Your employees are the best source of the truth when it comes to getting a perspective on what’s really going on in your organization. Doing a values-based culture survey opens the door to robust conversations. These are the conversations that will fill you with ideas for improvement.
Voice of the Customer
Many organizations have engaged in customer surveys. For example, I remember when we launched a Net Promoter Score program to measure our field technician performance. After a service call to the home, customers would get an automated call asking them to rate their experience. These types of surveys help an organization deliver better customer service.
However, this is just one aspect of a company’s brand. Customers can experience your organization through a variety of channels. And if your culture isn’t aligned with your brand, even great service provided by a field technician will not guarantee customer loyalty. It’s time to check in with your customers through a values-based customer assessment and get their perspective on your culture.
The Supplier Scene
In our ongoing quest to attract, service and retain customers, we often forget that we are also customers. If you’ve ever thought about firing that one customer from hell, you might do well to consider if your suppliers have ever had the same thought about your company. I know many leaders who are passionate about partnering and collaborating with their clients. However, when it comes time to working with their suppliers it’s more about how to squeeze them on price and delay payments for as long as possible.
I remember a time when we were going through an accounts payable system upgrade. It didn’t go that well, and we had a big delay in getting supplier payments out. One of our contractors went almost a month without a cheque when normally he would be receiving weekly payments. Talk about taking a hit on his cash flow and his ability to meet his payroll commitments. I felt just as strongly about partnering with him as I did about partnering with one of our largest customers. I arranged for a manual check to get produced and handed it to him personally. He told me later this action made our company an organization that he was committed to serving. What would your suppliers tell you about your culture? Would it be similar or different than what your customers see?
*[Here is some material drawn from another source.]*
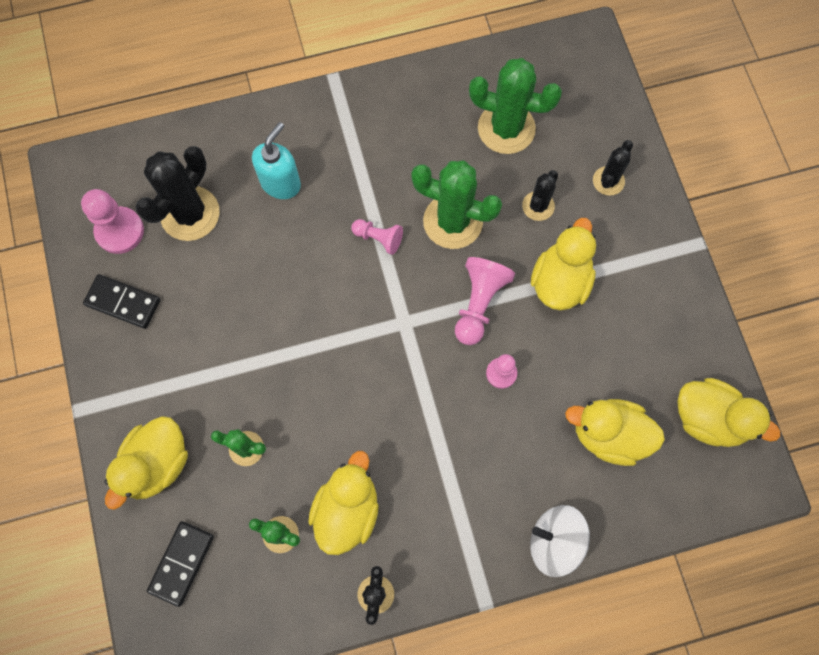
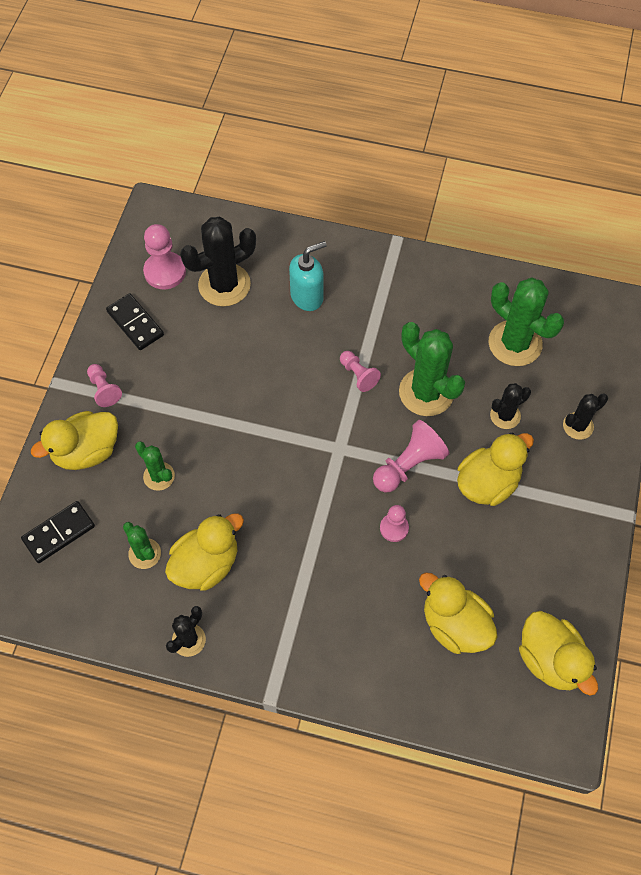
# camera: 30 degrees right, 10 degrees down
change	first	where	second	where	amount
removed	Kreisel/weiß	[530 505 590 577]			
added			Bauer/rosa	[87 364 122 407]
Shareholder and Stakeholder Point of View
Finally, let’s not forget about those who are invested in your business. Did they sign up to support a company with a growing bottom line only to encounter one that is producing the status quo at best? Did they expect you to deliver competitive dividends in return for their investment and now find themselves looking at a shrinking stock price? What three words would they use to describe the management of your organization?
The Full Picture
According to a Strategy& Survey, 86 percent of C-Suite respondents believe their organization’s culture is critical to business success. And yet, only 35 percent think their culture is being effectively managed. If you want to join this small group and take advantage of the competitive edge that a strong, positive culture can deliver, then it’s time to get the full picture on your culture. With input from employees, customers, suppliers and stakeholders, you can discover and remove the barriers to success and build on the strengths within your corporate culture.